The 3UP Project

The 3UP Project is an ongoing initiative founded by Angela Fama, working individually with a range of cross-disciplinary collaborators. It supports the co-creation of a second deck of conversation prompts as a companion to the original Death Conversation Game. Each collaboration explores how we meet death, dying, grief, and transformation within our lives and practices, generating three new questions that are then shared through a co-facilitated gathering.

DCG X The ABE Project
ongoing

Launched 2026 01 22

This video series is part of a collaboration between Fama and founder of The ABE Project Labhrás Quigley.

The voices encountered in the videos created come from across the ABE community. Some are death care practitioners, while others are artists or community members drawn into these conversations through lived experience or curiosity. Each video captures a short, unscripted response to one of the newly developed questions, offered not as answers but as invitations.

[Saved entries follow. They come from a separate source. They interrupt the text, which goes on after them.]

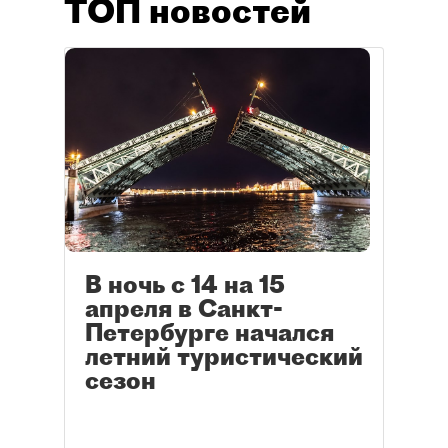
ТОП новостей
В ночь с 14 на 15
апреля в Санкт-
Петербурге начался
летний туристический
сезон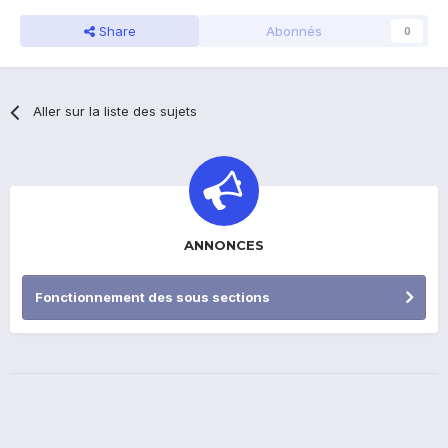
Share
Abonnés
0
Aller sur la liste des sujets
ANNONCES
Fonctionnement des sous sections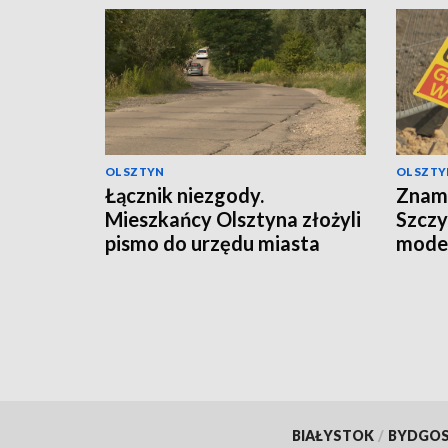
OLSZTYN
OLSZTY
Łącznik niezgody.
Znam
Mieszkańcy Olsztyna złożyli
Szczy
pismo do urzędu miasta
moder
BIAŁYSTOK
/
BYDGO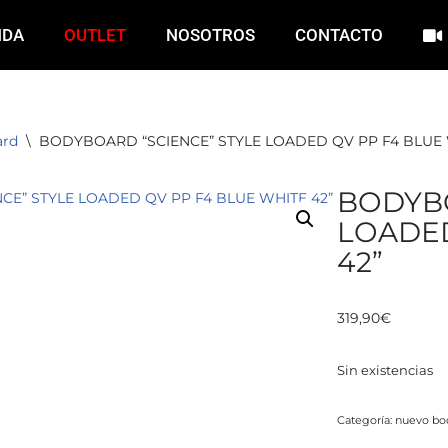
NDA
OUTLET
NOSOTROS
CONTACTO
ard
\
BODYBOARD “SCIENCE” STYLE LOADED QV PP F4 BLUE 
BODYBO
LOADED
42”
319,90
€
Sin existencias
Categoría:
nuevo bo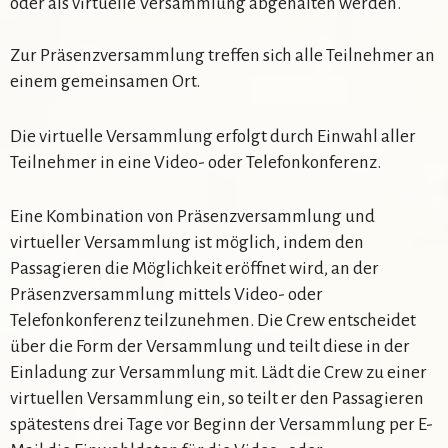
oder als virtuelle Versammlung abgehalten werden.
Zur Präsenzversammlung treffen sich alle Teilnehmer an
einem gemeinsamen Ort.
Die virtuelle Versammlung erfolgt durch Einwahl aller
Teilnehmer in eine Video- oder Telefonkonferenz.
Eine Kombination von Präsenzversammlung und
virtueller Versammlung ist möglich, indem den
Passagieren die Möglichkeit eröffnet wird, an der
Präsenzversammlung mittels Video- oder
Telefonkonferenz teilzunehmen. Die Crew entscheidet
über die Form der Versammlung und teilt diese in der
Einladung zur Versammlung mit. Lädt die Crew zu einer
virtuellen Versammlung ein, so teilt er den Passagieren
spätestens drei Tage vor Beginn der Versammlung per E-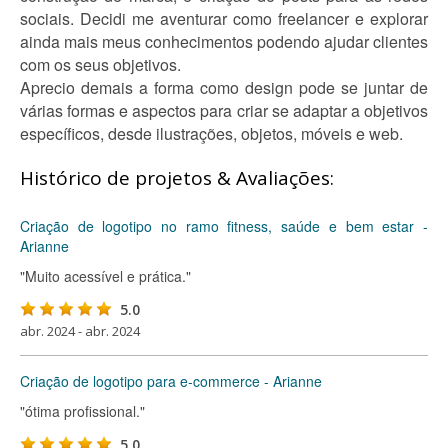
sociais. Decidi me aventurar como freelancer e explorar
ainda mais meus conhecimentos podendo ajudar clientes
com os seus objetivos.
Aprecio demais a forma como design pode se juntar de
várias formas e aspectos para criar se adaptar a objetivos
específicos, desde ilustrações, objetos, móveis e web.
Histórico de projetos & Avaliações:
Criação de logotipo no ramo fitness, saúde e bem estar -
Arianne
"Muito acessível e prática."
5.0
abr. 2024 - abr. 2024
Criação de logotipo para e-commerce - Arianne
"ótima profissional."
5.0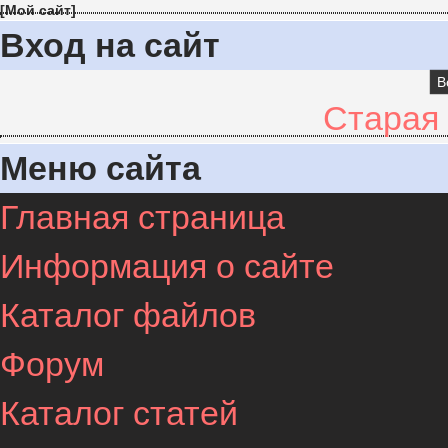
[
Мой сайт
]
Вход на сайт
В
Старая
Меню сайта
Главная страница
Информация о сайте
Каталог файлов
Форум
Каталог статей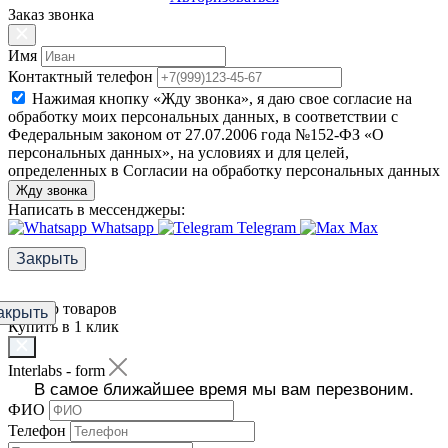
Заказ звонка
Имя
Контактный телефон
Нажимая кнопку «Жду звонка», я даю свое согласие на
обработку моих персональных данных, в соответствии с
Федеральным законом от 27.07.2006 года №152-ФЗ «О
персональных данных», на условиях и для целей,
определенных в Согласии на обработку персональных данных
Жду звонка
Написать в мессенджеры:
Whatsapp
Telegram
Max
Закрыть
Фильтр товаров
акрыть
Купить в 1 клик
Interlabs - form
В самое ближайшее время мы вам перезвоним.
ФИО
Телефон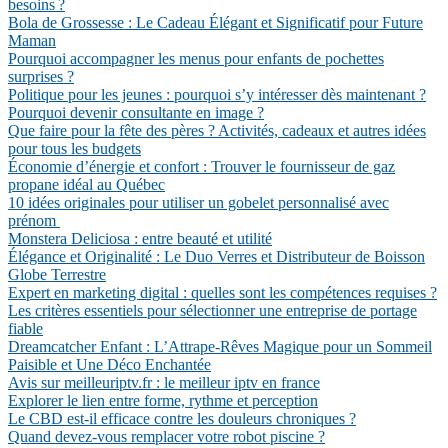
besoins ?
Bola de Grossesse : Le Cadeau Élégant et Significatif pour Future
Maman
Pourquoi accompagner les menus pour enfants de pochettes
surprises ?
Politique pour les jeunes : pourquoi s’y intéresser dès maintenant ?
Pourquoi devenir consultante en image ?
Que faire pour la fête des pères ? Activités, cadeaux et autres idées
pour tous les budgets
Économie d’énergie et confort : Trouver le fournisseur de gaz
propane idéal au Québec
10 idées originales pour utiliser un gobelet personnalisé avec
prénom
Monstera Deliciosa : entre beauté et utilité
Élégance et Originalité : Le Duo Verres et Distributeur de Boisson
Globe Terrestre
Expert en marketing digital : quelles sont les compétences requises ?
Les critères essentiels pour sélectionner une entreprise de portage
fiable
Dreamcatcher Enfant : L’Attrape-Rêves Magique pour un Sommeil
Paisible et Une Déco Enchantée
Avis sur meilleuriptv.fr : le meilleur iptv en france
Explorer le lien entre forme, rythme et perception
Le CBD est-il efficace contre les douleurs chroniques ?
Quand devez-vous remplacer votre robot piscine ?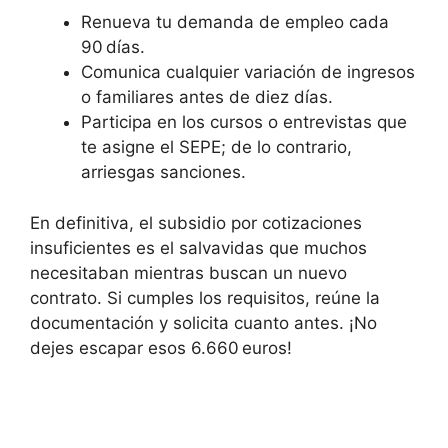
Renueva tu demanda de empleo cada
90 días.
Comunica cualquier variación de ingresos
o familiares antes de diez días.
Participa en los cursos o entrevistas que
te asigne el SEPE; de lo contrario,
arriesgas sanciones.
En definitiva, el subsidio por cotizaciones
insuficientes es el salvavidas que muchos
necesitaban mientras buscan un nuevo
contrato. Si cumples los requisitos, reúne la
documentación y solicita cuanto antes. ¡No
dejes escapar esos 6.660 euros!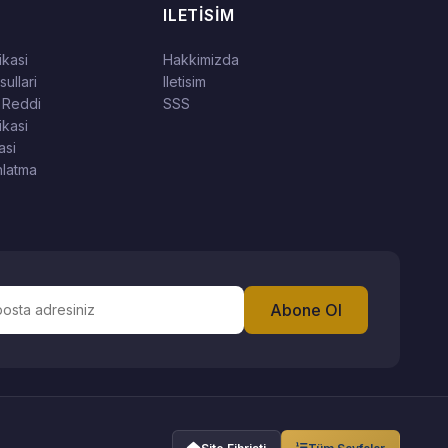
ILETISIM
tikasi
Hakkimizda
ullari
Iletisim
 Reddi
SSS
ikasi
asi
latma
Abone Ol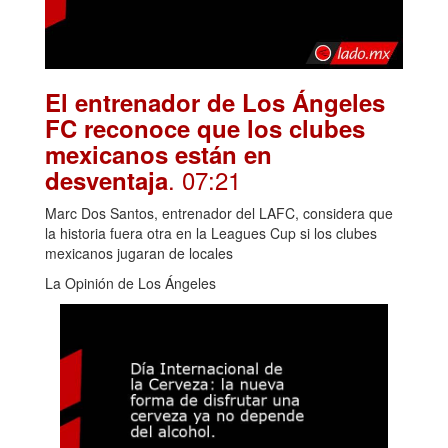
El entrenador de Los Ángeles
FC reconoce que los clubes
mexicanos están en
. 07:21
desventaja
Marc Dos Santos, entrenador del LAFC, considera que
la historia fuera otra en la Leagues Cup si los clubes
mexicanos jugaran de locales
La Opinión de Los Ángeles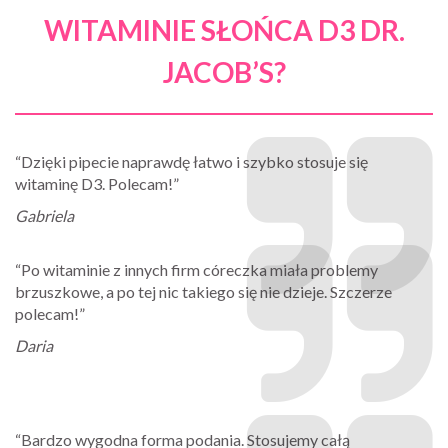
WITAMINIE SŁOŃCA D3 DR.
JACOB’S?
“Dzięki pipecie naprawdę łatwo i szybko stosuje się
witaminę D3. Polecam!”
Gabriela
“Po witaminie z innych firm córeczka miała problemy
brzuszkowe, a po tej nic takiego się nie dzieje. Szczerze
polecam!”
Daria
“Bardzo wygodna forma podania. Stosujemy całą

We hope this collection meets you gently and invites reflection on your own relationship to death, dying, and how we live.

VIEW THE SERIES HERE

 

DCG X BLIM
2025 10 09

A collaborative public event hosted at Blim relating to death, sharing, and creative processing created in collaboration Blim’s creator/owner Ziggy Mimloid (Yuriko Iga, she/her), who approaches with a believe that creative expression is a hallmark of health, both on an individual and societal level. Teega (he/they) of SNEAKYSTRiPES, a multimedia artist and designer specializing in vibrant stylized educational illustrations about harm reduction, intimacy, consent, sobriety and party safety, and Heidi Nagtegaal (she/her) an artist, tarot reader and creator of By Tooth And Claw Clothing inspired by the tarot, joined in facilitation.

 

DCG X Club WOOF
2025 05 10

An afternoon drop-in event created by Fama, Melissa Campbell/Club WOOF and Anastasia Jarry-Mihalka/Good Death Care, focused on fundraising in support of Club WOOF’s initiatives and encouraging creative conversations around companion animal/human relationships to death, dying and each other. Club Woof is a non-profit organization dedicated to supporting compassionate dog population management with a focus on funding spay and neuter clinics, vaccination and feeding programs, and supporting education programs. The goal is to foster safer and healthier environments that benefit both animals and people. Currently, Club WOOF is fundraising to sponsor spay and neuter clinics for communities in the greater Puebla (Mexico) area.

 

DCG X Our Sacred Body
Consent, Power & Dignity in Grief, Death & Dying
2025 04 27

Fama and Helena De Felice offered an interactive workshop where participants were invited to explore the topics of consent, power and dignity in grief, death and dying through their new Death Conversation Game questions, guided somatic practices, dialogue and various expressive modalities (including collage and paper tapestry).

 

DCG X Phoenix
2025 01 14

A collaborative event held at The Gallery at Queens Park, New Westminster BC, held a co-facilitated conversation by Fama and Lyn Sakari guided by three new questions created for those who have experience with grief, death and dying in specific relation to suicide, accidental, violent and/or overdose. Sakari closed the event through facilitating an immersive sound bath.

 

DCG X Radical Care
2024 11 29 - 12 12

Launching The 3Up Project, for two weeks, Fama and Aaniya Asrani/Radical Care invited a collective exploration of vulnerability, creativity and connection. As a part of Art Rise’s initiatives at posAbilities, over 60 people gathered at Alternative Gallery (Vancouver BC), through workshops and drop-in hours, to participate in this reflective experience that explored the intersection of death and care. Space was provided where participants could come together to reflect on their relationships with death and care. Guided by three new Death Conversation Game questions and the use of clay, paper, chalk, and markers, participants engaged in conversations that were verbal as well as tactile. As stories emerged, hands molded clay and shaped paper into forms that held personal and collective meaning. These creations came together to form a collaborative art installation, a visual and tangible representation of this shared exploration of death and care.